Task statement:
Please copy exactly every line from the one that contains "Page size: 1275x1650." to the end of the data below, with both ends included and no other lines.

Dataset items
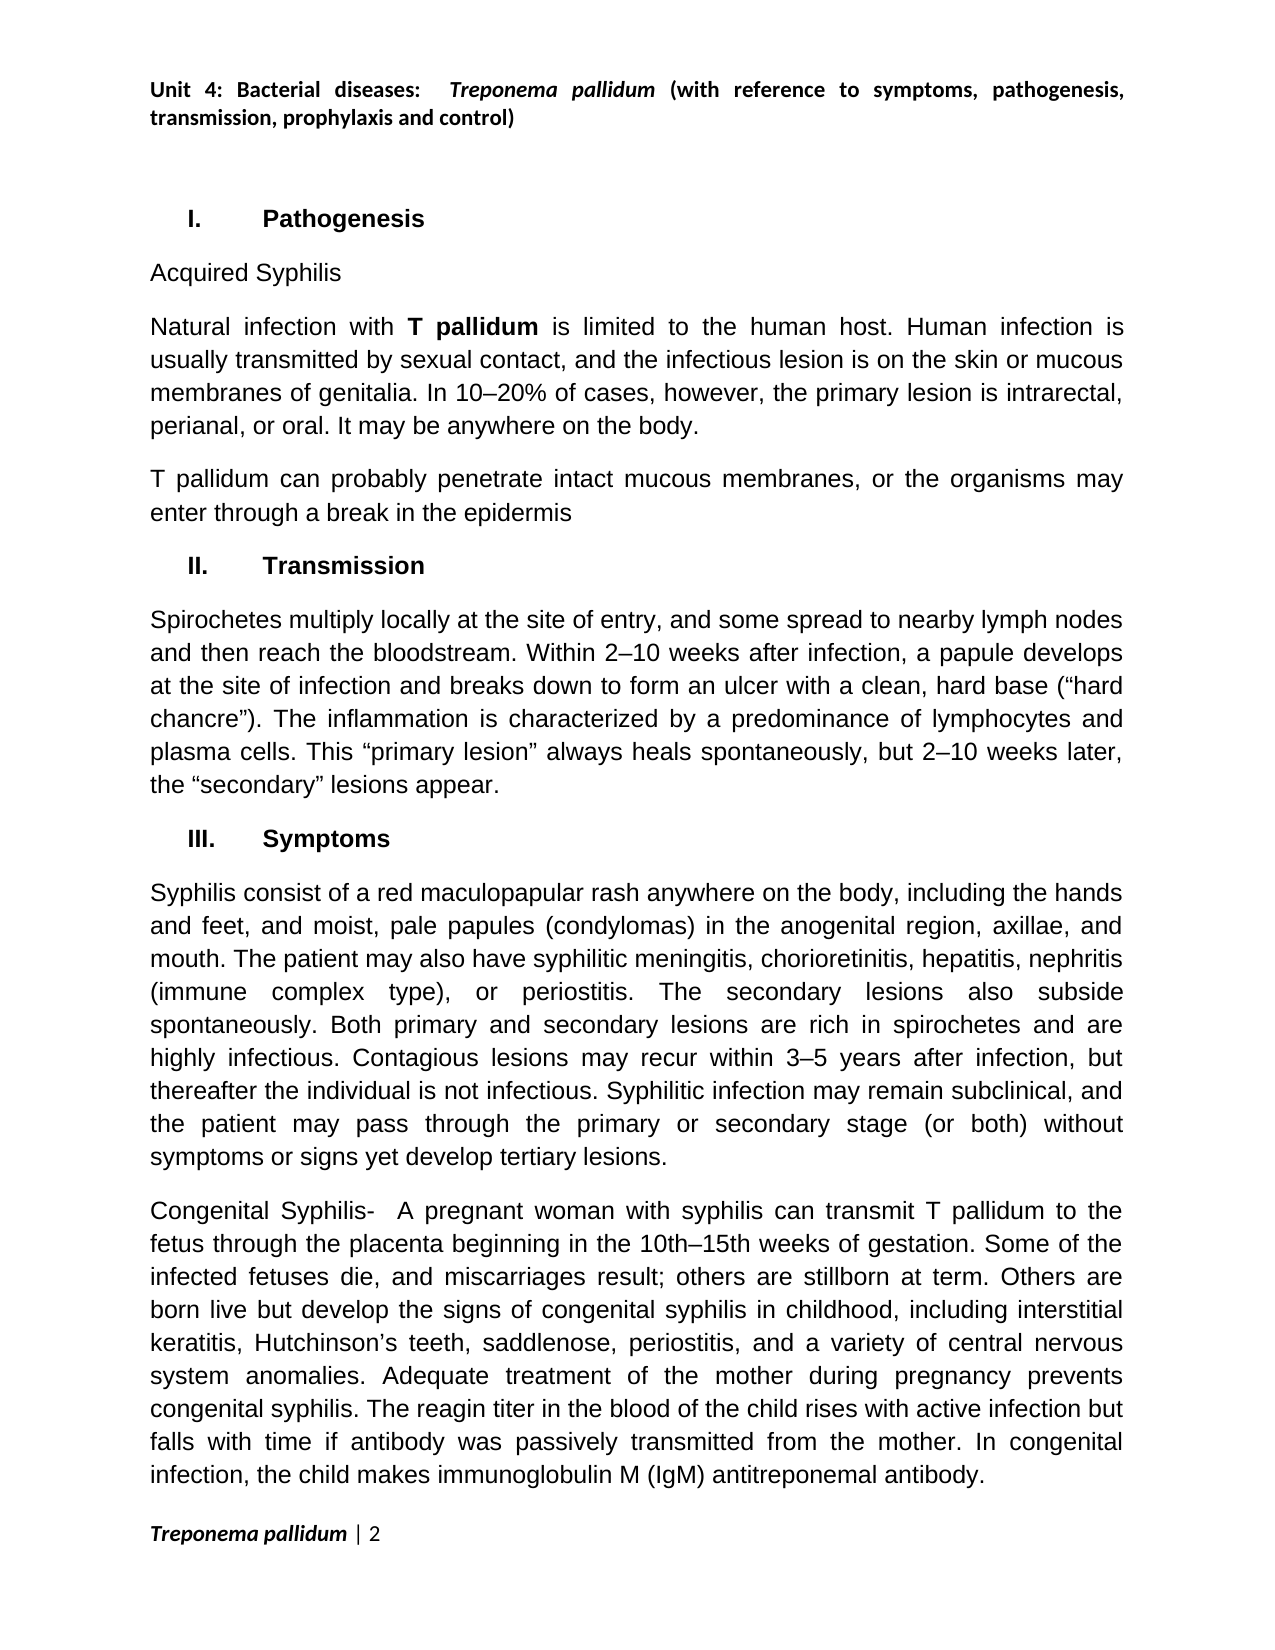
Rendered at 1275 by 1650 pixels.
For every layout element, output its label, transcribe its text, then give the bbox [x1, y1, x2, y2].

text T pallidum can probably penetrate intact mucous membranes, or the organisms may enter through a break in the epidermis [150, 464, 1125, 526]
text Acquired Syphilis [150, 258, 1125, 286]
list Pathogenesis [187, 204, 1125, 233]
list Transmission [187, 551, 1125, 580]
text Spirochetes multiply locally at the site of entry, and some spread to nearby lymph nodes and then reach the bloodstream. Within 2–10 weeks after infection, a papule develops at the site of infection and breaks down to form an ulcer with a clean, hard base (“hard chancre”). The inflammation is characterized by a predominance of lymphocytes and plasma cells. This “primary lesion” always heals spontaneously, but 2–10 weeks later, the “secondary” lesions appear. [150, 605, 1125, 799]
text Natural infection with T pallidum is limited to the human host. Human infection is usually transmitted by sexual contact, and the infectious lesion is on the skin or mucous membranes of genitalia. In 10–20% of cases, however, the primary lesion is intrarectal, perianal, or oral. It may be anywhere on the body. [150, 312, 1125, 439]
text Congenital Syphilis- A pregnant woman with syphilis can transmit T pallidum to the fetus through the placenta beginning in the 10th–15th weeks of gestation. Some of the infected fetuses die, and miscarriages result; others are stillborn at term. Others are born live but develop the signs of congenital syphilis in childhood, including interstitial keratitis, Hutchinson’s teeth, saddlenose, periostitis, and a variety of central nervous system anomalies. Adequate treatment of the mother during pregnancy prevents congenital syphilis. The reagin titer in the blood of the child rises with active infection but falls with time if antibody was passively transmitted from the mother. In congenital infection, the child makes immunoglobulin M (IgM) antitreponemal antibody. [150, 1196, 1125, 1489]
list Symptoms [187, 824, 1125, 853]
text Syphilis consist of a red maculopapular rash anywhere on the body, including the hands and feet, and moist, pale papules (condylomas) in the anogenital region, axillae, and mouth. The patient may also have syphilitic meningitis, chorioretinitis, hepatitis, nephritis (immune complex type), or periostitis. The secondary lesions also subside spontaneously. Both primary and secondary lesions are rich in spirochetes and are highly infectious. Contagious lesions may recur within 3–5 years after infection, but thereafter the individual is not infectious. Syphilitic infection may remain subclinical, and the patient may pass through the primary or secondary stage (or both) without symptoms or signs yet develop tertiary lesions. [150, 878, 1125, 1171]
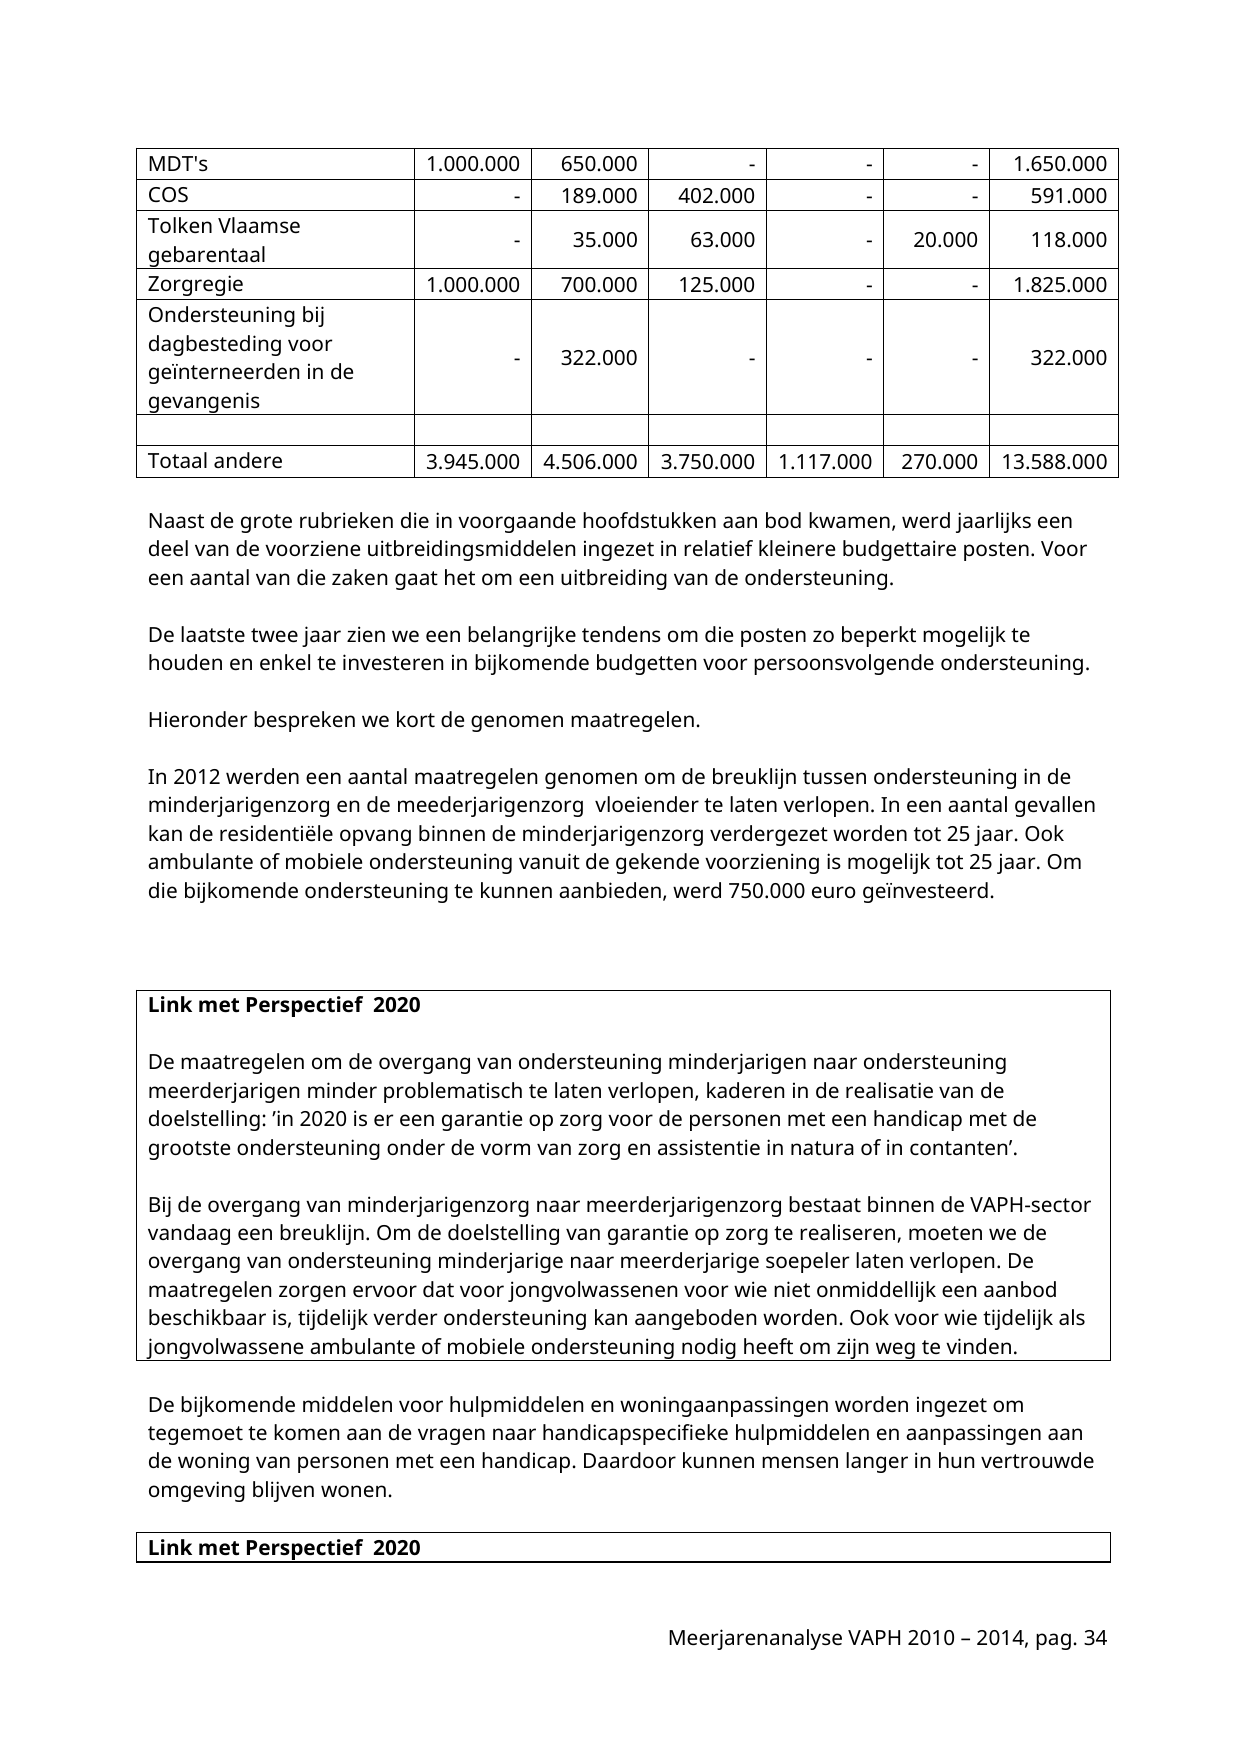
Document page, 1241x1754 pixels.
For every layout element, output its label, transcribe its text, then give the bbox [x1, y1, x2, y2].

table_cell - [415, 300, 531, 414]
table_cell 125.000 [649, 269, 766, 299]
table_cell 189.000 [532, 180, 648, 210]
table_cell 402.000 [649, 180, 766, 210]
text In 2012 werden een aantal maatregelen genomen om de breuklijn tussen ondersteuning in de minderjarigenzorg en de meederjarigenzorg vloeiender te laten verlopen. In een aantal gevallen kan de residentiële opvang binnen de minderjarigenzorg verdergezet worden tot 25 jaar. Ook ambulante of mobiele ondersteuning vanuit de gekende voorziening is mogelijk tot 25 jaar. Om die bijkomende ondersteuning te kunnen aanbieden, werd 750.000 euro geïnvesteerd. [148, 762, 1107, 904]
table_cell 1.000.000 [415, 269, 531, 299]
table_cell - [649, 149, 766, 179]
table_cell - [649, 300, 766, 414]
table_cell [649, 415, 766, 445]
table_cell - [884, 180, 989, 210]
table_cell - [767, 211, 883, 268]
table_cell 3.750.000 [649, 446, 766, 477]
table_cell MDT's [137, 149, 414, 179]
table_cell - [884, 149, 989, 179]
table_cell Totaal andere [137, 446, 414, 477]
table_cell [137, 415, 414, 445]
text Hieronder bespreken we kort de genomen maatregelen. [148, 705, 1107, 734]
table_cell 13.588.000 [990, 446, 1118, 477]
table_cell - [884, 300, 989, 414]
table_cell [532, 415, 648, 445]
table_header Link met Perspectief 2020 De maatregelen om de overgang van ondersteuning minderjarigen naar ondersteuning meerderjarigen minder problematisch te laten verlopen, kaderen in de realisatie van de doelstelling: ’in 2020 is er een garantie op zorg voor de personen met een handicap met de grootste ondersteuning onder de vorm van zorg en assistentie in natura of in contanten’. Bij de overgang van minderjarigenzorg naar meerderjarigenzorg bestaat binnen de VAPH-sector vandaag een breuklijn. Om de doelstelling van garantie op zorg te realiseren, moeten we de overgang van ondersteuning minderjarige naar meerderjarige soepeler laten verlopen. De maatregelen zorgen ervoor dat voor jongvolwassenen voor wie niet onmiddellijk een aanbod beschikbaar is, tijdelijk verder ondersteuning kan aangeboden worden. Ook voor wie tijdelijk als jongvolwassene ambulante of mobiele ondersteuning nodig heeft om zijn weg te vinden. [137, 991, 1110, 1360]
table_cell Zorgregie [137, 269, 414, 299]
table_cell - [415, 211, 531, 268]
text De laatste twee jaar zien we een belangrijke tendens om die posten zo beperkt mogelijk te houden en enkel te investeren in bijkomende budgetten voor persoonsvolgende ondersteuning. [148, 620, 1107, 677]
table_cell 3.945.000 [415, 446, 531, 477]
table_cell [884, 415, 989, 445]
text Naast de grote rubrieken die in voorgaande hoofdstukken aan bod kwamen, werd jaarlijks een deel van de voorziene uitbreidingsmiddelen ingezet in relatief kleinere budgettaire posten. Voor een aantal van die zaken gaat het om een uitbreiding van de ondersteuning. [148, 506, 1107, 591]
table_cell Ondersteuning bij dagbesteding voor geïnterneerden in de gevangenis [137, 300, 414, 414]
table_cell 322.000 [532, 300, 648, 414]
table_cell - [767, 180, 883, 210]
table_cell [990, 415, 1118, 445]
table_cell 1.000.000 [415, 149, 531, 179]
table_cell 1.825.000 [990, 269, 1118, 299]
table_cell Tolken Vlaamse gebarentaal [137, 211, 414, 268]
table_cell 650.000 [532, 149, 648, 179]
table_cell - [767, 269, 883, 299]
table_cell - [884, 269, 989, 299]
table_cell COS [137, 180, 414, 210]
table_cell 591.000 [990, 180, 1118, 210]
table_cell 118.000 [990, 211, 1118, 268]
text De bijkomende middelen voor hulpmiddelen en woningaanpassingen worden ingezet om tegemoet te komen aan de vragen naar handicapspecifieke hulpmiddelen en aanpassingen aan de woning van personen met een handicap. Daardoor kunnen mensen langer in hun vertrouwde omgeving blijven wonen. [148, 1390, 1107, 1503]
table_cell 63.000 [649, 211, 766, 268]
table_cell 4.506.000 [532, 446, 648, 477]
table_cell 1.650.000 [990, 149, 1118, 179]
table_cell - [767, 149, 883, 179]
table_cell 322.000 [990, 300, 1118, 414]
table_cell [767, 415, 883, 445]
table_cell - [415, 180, 531, 210]
table_cell 35.000 [532, 211, 648, 268]
table_cell 20.000 [884, 211, 989, 268]
table_cell - [767, 300, 883, 414]
table_cell 270.000 [884, 446, 989, 477]
table_cell 1.117.000 [767, 446, 883, 477]
table_cell [415, 415, 531, 445]
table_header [137, 1533, 1110, 1561]
table_cell 700.000 [532, 269, 648, 299]
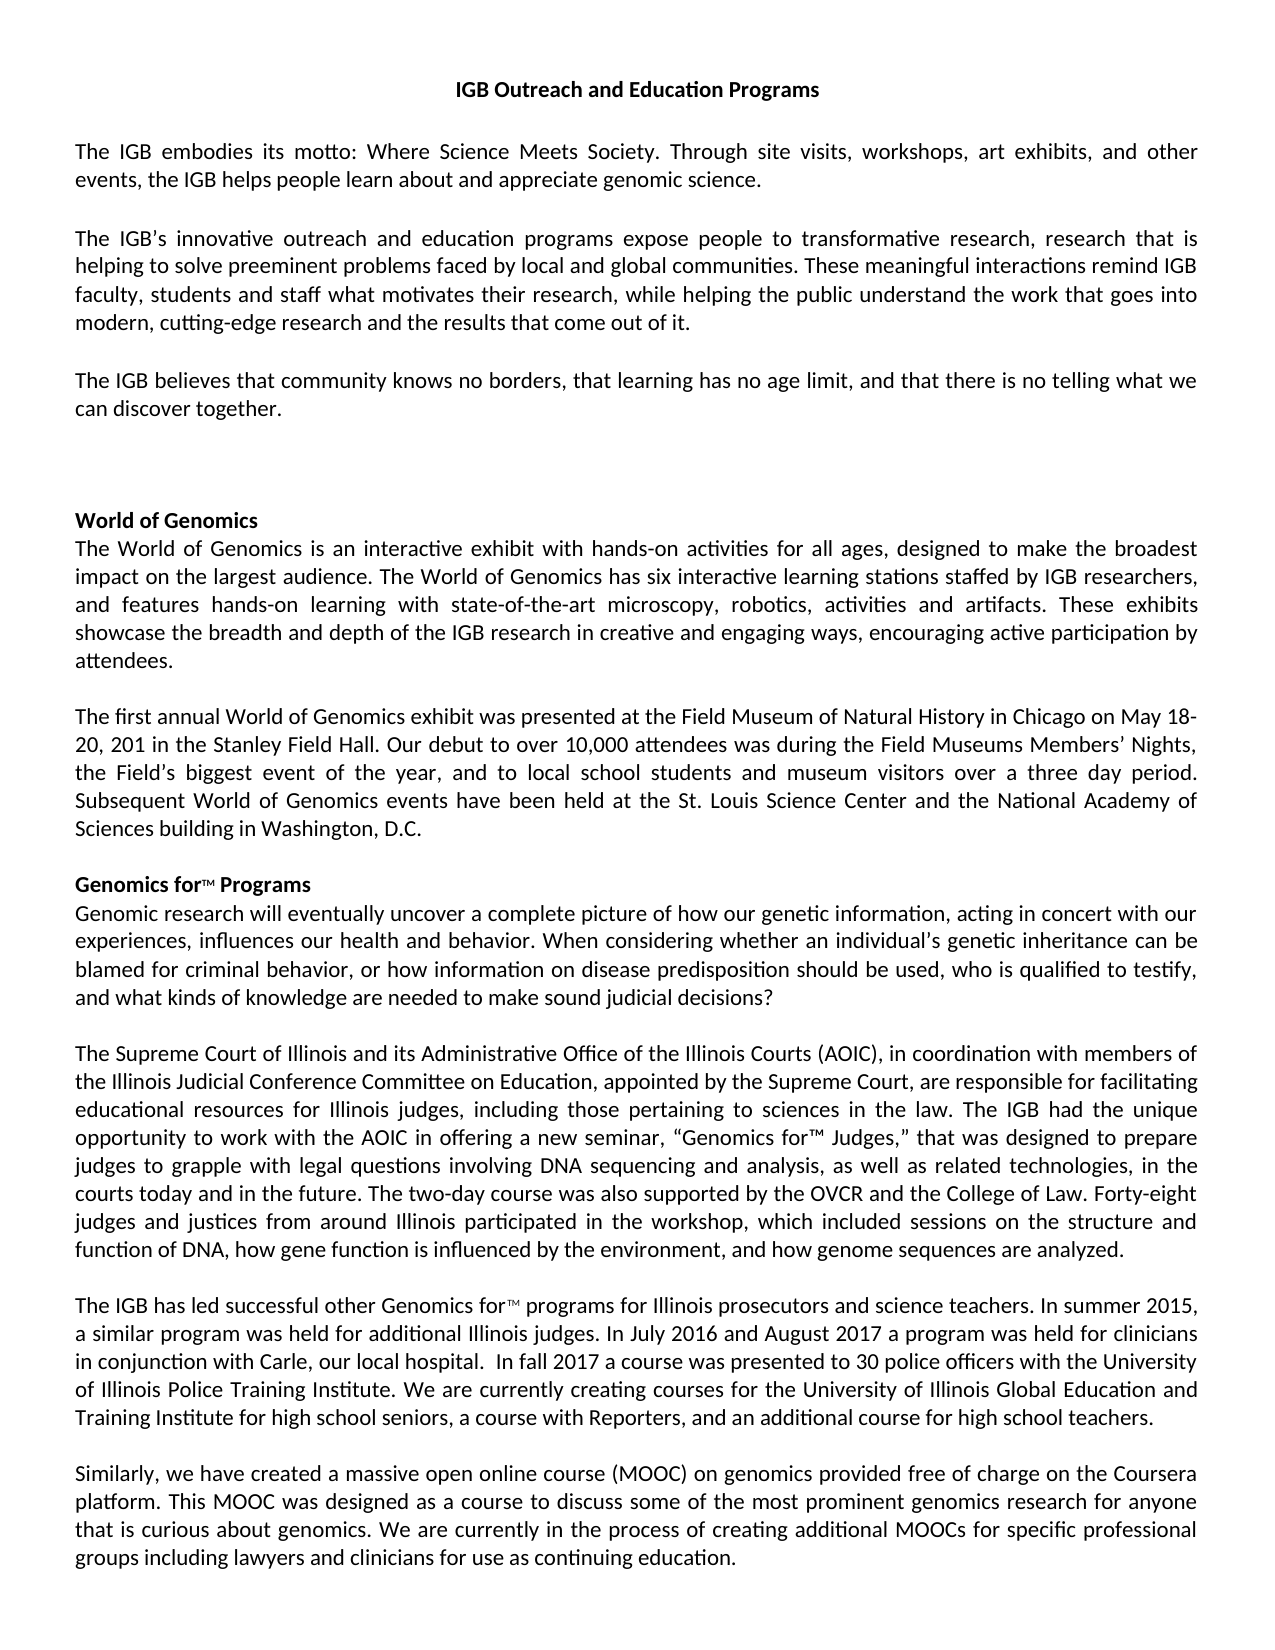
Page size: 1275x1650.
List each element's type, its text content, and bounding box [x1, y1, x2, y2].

Answer to the exercise:
Page size: 1275x1650.
List each element's type, its text content, and bounding box [x1, y1, x2, y2].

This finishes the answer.